Anhaltspunkte für eine Unbilligkeit der Vollziehung des Bescheides im Sinne des § 80 Abs. 4 Satz 3 VwGO bestehen entgegen der Auffassung des Antragstellers nicht. Derartige Umstände liegen erst dann vor, wenn durch die sofortige Vollziehung für den Betroffenen Nachteile entstehen, die über die eigentliche Zahlung hinausgehen und die nicht oder nur schwer wiedergutzumachen sind (z.B. Konkurs oder Existenzvernichtung)(std. Rspr. der saarländischen Verwaltungsgerichtsbarkeit, vgl. nur Beschluss vom 28.05.2004 -11 F 3/04-), was vorliegend nicht der Fall ist. Zwar dürften die finanziellen Verhältnisse des Antragstellers bezogen auf die von ihm im gerichtlichen Verfahren allein genannten monatlichen Einnahmen und Ausgaben als angespannt zu bezeichnen sein(vgl. Schriftsatz vom 22.02.2013, Bl. 57 f. der Gerichtsakte, wobei der Antragsteller auch über offene Forderungen in Höhe von ca. 230.000 EUR verfügt.).

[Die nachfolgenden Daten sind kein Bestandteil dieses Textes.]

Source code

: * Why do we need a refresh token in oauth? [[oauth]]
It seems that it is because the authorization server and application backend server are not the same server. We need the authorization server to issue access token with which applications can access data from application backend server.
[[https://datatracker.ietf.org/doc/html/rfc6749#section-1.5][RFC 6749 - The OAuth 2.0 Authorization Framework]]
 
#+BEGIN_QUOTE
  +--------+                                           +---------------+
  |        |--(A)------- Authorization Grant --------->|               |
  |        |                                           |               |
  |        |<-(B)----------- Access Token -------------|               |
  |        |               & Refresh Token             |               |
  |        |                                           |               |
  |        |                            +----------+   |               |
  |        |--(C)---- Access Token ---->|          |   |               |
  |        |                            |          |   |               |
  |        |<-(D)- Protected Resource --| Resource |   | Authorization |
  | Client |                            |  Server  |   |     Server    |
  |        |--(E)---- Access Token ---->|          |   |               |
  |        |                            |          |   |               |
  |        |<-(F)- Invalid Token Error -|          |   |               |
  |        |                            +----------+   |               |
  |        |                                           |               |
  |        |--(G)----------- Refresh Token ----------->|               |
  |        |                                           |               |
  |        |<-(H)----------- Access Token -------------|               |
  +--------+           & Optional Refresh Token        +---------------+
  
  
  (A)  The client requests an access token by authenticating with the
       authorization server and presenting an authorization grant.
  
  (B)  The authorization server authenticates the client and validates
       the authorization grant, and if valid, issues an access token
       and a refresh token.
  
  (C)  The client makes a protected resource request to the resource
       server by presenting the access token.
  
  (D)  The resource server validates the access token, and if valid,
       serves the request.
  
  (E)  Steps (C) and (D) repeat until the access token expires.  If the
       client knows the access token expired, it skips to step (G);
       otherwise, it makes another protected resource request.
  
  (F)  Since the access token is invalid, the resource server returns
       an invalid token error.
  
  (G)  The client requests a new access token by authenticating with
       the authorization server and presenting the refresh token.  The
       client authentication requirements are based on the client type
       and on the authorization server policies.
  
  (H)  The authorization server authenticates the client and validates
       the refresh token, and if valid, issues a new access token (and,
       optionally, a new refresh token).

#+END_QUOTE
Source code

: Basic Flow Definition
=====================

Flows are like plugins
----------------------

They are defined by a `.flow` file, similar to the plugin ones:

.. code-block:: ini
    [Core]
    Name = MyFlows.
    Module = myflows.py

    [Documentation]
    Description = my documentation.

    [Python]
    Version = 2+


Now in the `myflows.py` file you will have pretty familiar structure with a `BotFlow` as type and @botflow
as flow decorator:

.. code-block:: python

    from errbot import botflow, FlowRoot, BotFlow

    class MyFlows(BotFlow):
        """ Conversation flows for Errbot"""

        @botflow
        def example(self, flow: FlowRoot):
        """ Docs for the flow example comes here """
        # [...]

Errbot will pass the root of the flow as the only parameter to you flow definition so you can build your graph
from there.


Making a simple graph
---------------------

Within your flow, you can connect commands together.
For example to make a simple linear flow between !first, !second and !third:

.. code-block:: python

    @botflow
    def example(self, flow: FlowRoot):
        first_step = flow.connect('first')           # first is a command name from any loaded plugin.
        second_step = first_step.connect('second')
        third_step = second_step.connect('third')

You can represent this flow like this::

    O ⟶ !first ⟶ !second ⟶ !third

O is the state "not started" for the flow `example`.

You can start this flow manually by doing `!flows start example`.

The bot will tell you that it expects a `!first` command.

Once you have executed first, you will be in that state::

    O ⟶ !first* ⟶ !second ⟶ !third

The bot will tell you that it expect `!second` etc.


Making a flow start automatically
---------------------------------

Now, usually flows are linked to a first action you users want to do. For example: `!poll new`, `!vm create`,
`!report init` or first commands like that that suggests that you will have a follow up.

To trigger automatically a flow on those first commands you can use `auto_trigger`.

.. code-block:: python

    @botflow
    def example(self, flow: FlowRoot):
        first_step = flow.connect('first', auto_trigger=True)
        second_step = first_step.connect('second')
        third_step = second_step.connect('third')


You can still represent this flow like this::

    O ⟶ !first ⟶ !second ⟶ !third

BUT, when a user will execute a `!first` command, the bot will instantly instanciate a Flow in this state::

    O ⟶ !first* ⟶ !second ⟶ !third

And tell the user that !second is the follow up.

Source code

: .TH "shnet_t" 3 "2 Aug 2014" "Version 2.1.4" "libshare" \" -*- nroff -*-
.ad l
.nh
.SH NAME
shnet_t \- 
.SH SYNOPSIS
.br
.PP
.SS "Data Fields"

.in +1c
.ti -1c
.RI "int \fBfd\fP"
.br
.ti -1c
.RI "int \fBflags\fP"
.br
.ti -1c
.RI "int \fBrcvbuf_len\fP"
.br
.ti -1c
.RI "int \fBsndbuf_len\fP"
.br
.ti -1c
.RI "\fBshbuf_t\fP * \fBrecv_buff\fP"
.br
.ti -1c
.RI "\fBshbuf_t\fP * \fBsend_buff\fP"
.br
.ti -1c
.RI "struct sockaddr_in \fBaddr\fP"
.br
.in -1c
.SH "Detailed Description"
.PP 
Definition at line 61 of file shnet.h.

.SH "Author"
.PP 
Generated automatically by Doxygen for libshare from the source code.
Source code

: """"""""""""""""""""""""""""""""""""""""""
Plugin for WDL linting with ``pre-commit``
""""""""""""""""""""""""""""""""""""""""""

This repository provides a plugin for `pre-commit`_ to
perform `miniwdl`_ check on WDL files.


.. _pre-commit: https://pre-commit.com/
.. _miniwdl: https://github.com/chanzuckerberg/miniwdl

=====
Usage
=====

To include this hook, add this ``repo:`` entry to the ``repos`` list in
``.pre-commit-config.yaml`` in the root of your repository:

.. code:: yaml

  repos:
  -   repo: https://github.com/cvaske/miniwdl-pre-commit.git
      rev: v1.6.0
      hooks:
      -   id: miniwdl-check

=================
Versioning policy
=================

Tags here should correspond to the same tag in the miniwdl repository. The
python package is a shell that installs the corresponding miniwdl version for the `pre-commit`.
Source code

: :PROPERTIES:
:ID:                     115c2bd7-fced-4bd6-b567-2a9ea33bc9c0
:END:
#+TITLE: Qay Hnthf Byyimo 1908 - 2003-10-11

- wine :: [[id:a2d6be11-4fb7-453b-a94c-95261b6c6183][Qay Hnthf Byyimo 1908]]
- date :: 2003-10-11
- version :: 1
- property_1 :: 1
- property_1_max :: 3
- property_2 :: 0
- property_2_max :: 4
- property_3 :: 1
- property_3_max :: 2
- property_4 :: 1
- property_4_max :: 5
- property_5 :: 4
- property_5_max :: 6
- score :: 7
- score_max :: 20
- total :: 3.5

Dem Vortrag des Antragstellers ist allerdings nicht zu entnehmen, dass er nicht über das erforderliche Vermögen zur Zahlung des Ausgleichsbetrages verfügt; Angaben zu dem bei ihm vorhandenen Vermögen fehlen völlig. Dabei ist insbesondere zu berücksichtigen, dass der Antragsteller die in Rede stehenden Grundstücke nach dem insoweit unwidersprochen gebliebenen Vorbringen der Antragsgegnerin zwischenzeitlich - zu einem nicht bekannten Verkaufspreis - veräußert hat (Kaufpreis beim Erwerb in den Jahren 1978, 1979 und 1980 nach den Angaben des Antragstellers: 2,25 Mio. DM(vgl. Bl. 24 der Verwaltungsunterlagen der Antragsgegnerin)). Im Übrigen hat die Antragsgegnerin dem auch nunmehr wieder behaupteten Umstand der finanziell angespannten Lage durch Umwandlung des festgesetzten und angeforderten Ausgleichsbetrages in ein Tilgungsdarlehen schon mit Bescheid vom 22.12.2005 Rechnung getragen. Der Antragsteller hat nach der Veräußerung der Grundstücke jedoch seine Ratenzahlungen nach dem Tilgungsplan des eingeräumten Tilgungsdarlehens eingestellt und mit dem Veräußerungserlös auch nicht, wie im Bescheid vom 22.12.2005 gefordert, die Restsumme des Ausgleichsbetrages gezahlt; er hat der Antragsgegnerin die Veräußerung der Grundstücke, für die er die zur Sicherung des Tilgungsdarlehens von der Antragsgegnerin geforderte Grundschuld ebenfalls nicht bestellt hat, nicht einmal angezeigt.

Die Kostenentscheidung folgt aus § 154 Abs. 1 VwGO.